Exhibition Posted Online: Monday, August 7, 2023 at 10 am MT
Judith Salomon is Professor Emeritus from the Cleveland Institute of Art where she taught Ceramics from 1977-2016. She received her B.F.A from The School for American Craftsman, Rochester Institute of Technology where she had the opportunity to spend her Junior year at the Penland School of Crafts in Penland, North Carolina. She was awarded her M.F.A from The New York State College of Ceramics, Alfred University, and has exhibited in museums and galleries all over the world.
She is represented in the collections of the Cleveland Museum of Art, Los Angeles Museum of Art, Victoria and Albert Museum in London, Museum of Fine Arts, Houston, Manchester City Art Galleries in England, The National Museum of History in Taiwan, Mint Museum of Art, The Racine Art Museum and numerous private collections. Her work is included in many books such as, Post Modern Ceramics, History of American Ceramics, and The Artful Teapot. She has received two Ohio Arts Council Artist Fellowship, a national Endowment for the Arts and has been awarded the Victor Scheckengost Teaching Award at the Cleveland Institute of Art.

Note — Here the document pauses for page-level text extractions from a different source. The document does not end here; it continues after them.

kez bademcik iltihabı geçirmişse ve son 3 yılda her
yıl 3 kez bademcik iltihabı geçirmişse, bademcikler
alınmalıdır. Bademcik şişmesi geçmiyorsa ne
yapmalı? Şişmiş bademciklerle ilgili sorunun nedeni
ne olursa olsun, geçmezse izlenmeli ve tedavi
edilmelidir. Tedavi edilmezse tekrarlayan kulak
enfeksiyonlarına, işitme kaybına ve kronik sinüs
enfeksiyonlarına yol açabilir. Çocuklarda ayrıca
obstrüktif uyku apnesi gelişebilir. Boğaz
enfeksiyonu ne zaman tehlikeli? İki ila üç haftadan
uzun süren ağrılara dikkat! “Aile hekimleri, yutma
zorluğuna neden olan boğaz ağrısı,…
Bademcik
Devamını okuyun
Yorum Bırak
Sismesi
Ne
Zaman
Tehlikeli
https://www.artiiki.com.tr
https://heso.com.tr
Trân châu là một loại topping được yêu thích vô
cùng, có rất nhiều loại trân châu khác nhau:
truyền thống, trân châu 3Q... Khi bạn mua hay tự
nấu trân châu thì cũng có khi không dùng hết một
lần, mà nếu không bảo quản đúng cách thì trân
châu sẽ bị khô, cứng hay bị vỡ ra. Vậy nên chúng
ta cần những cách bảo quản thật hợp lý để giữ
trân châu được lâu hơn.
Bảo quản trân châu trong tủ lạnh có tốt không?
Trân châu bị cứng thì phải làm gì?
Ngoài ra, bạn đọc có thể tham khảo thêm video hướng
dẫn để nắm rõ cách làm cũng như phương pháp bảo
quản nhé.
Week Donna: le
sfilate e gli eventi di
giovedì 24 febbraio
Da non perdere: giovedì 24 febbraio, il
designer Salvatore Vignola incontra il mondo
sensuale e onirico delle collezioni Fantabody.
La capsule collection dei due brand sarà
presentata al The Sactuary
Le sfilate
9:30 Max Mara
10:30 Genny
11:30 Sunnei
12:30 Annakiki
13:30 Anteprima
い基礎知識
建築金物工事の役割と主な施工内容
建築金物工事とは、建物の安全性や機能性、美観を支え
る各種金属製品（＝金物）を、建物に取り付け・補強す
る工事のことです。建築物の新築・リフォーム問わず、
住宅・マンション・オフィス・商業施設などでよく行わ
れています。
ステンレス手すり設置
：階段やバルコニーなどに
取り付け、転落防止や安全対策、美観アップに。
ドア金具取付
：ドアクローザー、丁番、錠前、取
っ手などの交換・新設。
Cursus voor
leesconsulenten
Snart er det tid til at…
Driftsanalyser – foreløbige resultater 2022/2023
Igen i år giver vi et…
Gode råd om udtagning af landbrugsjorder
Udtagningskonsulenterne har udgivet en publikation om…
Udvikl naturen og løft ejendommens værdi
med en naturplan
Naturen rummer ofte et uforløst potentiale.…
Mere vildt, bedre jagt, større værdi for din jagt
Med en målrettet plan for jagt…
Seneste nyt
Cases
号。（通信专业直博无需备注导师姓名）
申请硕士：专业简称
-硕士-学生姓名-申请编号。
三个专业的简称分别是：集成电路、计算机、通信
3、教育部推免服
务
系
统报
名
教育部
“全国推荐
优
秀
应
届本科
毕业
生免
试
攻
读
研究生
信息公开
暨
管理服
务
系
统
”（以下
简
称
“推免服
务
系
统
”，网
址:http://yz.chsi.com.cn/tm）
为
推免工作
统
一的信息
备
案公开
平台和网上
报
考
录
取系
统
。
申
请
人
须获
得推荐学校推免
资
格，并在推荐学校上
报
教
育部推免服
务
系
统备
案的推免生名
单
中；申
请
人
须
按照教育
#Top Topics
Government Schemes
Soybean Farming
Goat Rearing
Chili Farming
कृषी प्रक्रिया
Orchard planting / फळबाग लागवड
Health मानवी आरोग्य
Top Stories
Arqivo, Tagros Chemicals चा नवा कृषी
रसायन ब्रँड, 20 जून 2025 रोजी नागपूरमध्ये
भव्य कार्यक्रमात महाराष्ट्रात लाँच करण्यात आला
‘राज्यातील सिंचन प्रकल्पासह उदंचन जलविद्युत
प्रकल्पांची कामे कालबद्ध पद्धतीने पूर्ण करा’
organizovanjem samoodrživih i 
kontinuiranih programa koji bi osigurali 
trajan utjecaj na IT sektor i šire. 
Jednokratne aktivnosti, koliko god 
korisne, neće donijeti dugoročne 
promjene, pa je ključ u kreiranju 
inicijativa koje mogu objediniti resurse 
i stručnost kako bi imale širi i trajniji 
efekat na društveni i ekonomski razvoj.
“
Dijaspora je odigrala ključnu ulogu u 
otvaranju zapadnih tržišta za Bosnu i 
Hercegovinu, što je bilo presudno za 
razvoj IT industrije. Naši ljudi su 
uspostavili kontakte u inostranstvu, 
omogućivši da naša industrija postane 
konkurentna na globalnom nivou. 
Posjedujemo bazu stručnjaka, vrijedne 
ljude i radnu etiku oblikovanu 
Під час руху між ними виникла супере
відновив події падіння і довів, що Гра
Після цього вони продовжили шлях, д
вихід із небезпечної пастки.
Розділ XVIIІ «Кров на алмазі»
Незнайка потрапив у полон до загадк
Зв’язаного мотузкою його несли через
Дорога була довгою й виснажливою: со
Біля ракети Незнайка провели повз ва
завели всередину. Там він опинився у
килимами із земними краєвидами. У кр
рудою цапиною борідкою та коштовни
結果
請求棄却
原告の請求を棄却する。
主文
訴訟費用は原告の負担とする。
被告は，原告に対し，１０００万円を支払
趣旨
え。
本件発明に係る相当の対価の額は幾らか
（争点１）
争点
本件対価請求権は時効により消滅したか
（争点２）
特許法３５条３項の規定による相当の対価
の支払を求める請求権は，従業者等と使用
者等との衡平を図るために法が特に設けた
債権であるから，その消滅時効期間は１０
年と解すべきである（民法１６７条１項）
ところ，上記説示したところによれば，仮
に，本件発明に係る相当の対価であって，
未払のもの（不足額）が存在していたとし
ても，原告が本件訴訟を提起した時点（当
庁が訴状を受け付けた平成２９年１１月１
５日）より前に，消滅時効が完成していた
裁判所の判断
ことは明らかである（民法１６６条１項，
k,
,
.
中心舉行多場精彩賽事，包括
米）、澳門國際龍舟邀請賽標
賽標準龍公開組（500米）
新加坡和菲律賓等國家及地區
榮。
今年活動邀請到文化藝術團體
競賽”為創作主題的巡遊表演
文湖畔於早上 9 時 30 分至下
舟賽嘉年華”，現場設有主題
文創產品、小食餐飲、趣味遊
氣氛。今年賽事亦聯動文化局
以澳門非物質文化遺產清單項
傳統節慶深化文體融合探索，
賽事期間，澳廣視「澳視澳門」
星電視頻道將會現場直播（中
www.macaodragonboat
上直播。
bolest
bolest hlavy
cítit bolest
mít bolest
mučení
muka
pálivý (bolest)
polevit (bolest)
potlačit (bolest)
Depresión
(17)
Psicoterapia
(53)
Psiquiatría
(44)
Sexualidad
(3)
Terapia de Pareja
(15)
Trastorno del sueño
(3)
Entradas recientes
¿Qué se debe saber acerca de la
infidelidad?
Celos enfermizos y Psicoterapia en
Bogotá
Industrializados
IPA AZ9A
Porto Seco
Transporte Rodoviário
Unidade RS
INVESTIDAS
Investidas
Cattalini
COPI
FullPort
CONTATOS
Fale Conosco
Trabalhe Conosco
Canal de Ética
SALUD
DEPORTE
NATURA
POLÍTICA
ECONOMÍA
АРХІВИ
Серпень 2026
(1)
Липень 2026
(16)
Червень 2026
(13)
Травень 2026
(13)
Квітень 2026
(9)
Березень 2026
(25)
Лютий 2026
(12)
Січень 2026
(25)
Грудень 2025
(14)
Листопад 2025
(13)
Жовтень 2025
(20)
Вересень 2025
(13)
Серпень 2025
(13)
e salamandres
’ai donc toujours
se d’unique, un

Judith’s slab-built and slip-cast vessels and other objects are inspired by her love of architecture. She describes her work as an exploration of ideas related to “containers and containment, [or] how [the] insides and outsides [of an object] work together.” Steeped in art history, Salomon draws on specific stylistic influences such as Russian Constructivism, Color Field painting, and the influence of collage on the 20th century. Other influences such as domestic space(s), the built urban landscape, contemporary Japanese packaging design, and the interaction between the object and the viewer’s touch are also important references.
As Judith describes, “these vessels are intended for use and contemplation. When they are full of food, flowers, or mail. They have one visual meaning relating to function; when they are empty, they can be viewed and appreciated as sculptural objects. The way two building walls meet, the way a banana sits next to a peach in a bowl, the way a sidewalk meets a curb…all these images are purposely selected and funneled into a dictionary of images in my mind that eventually become integrated into the aesthetics of my work.” Recently Salomon has been pushing towards the idea of pure form over that of functionality as demonstrated in the new ceramic ‘paintings’ that she has been making; reveling in the contrast of form, color, hue, texture, surface of her materials: clay, glaze, and heat.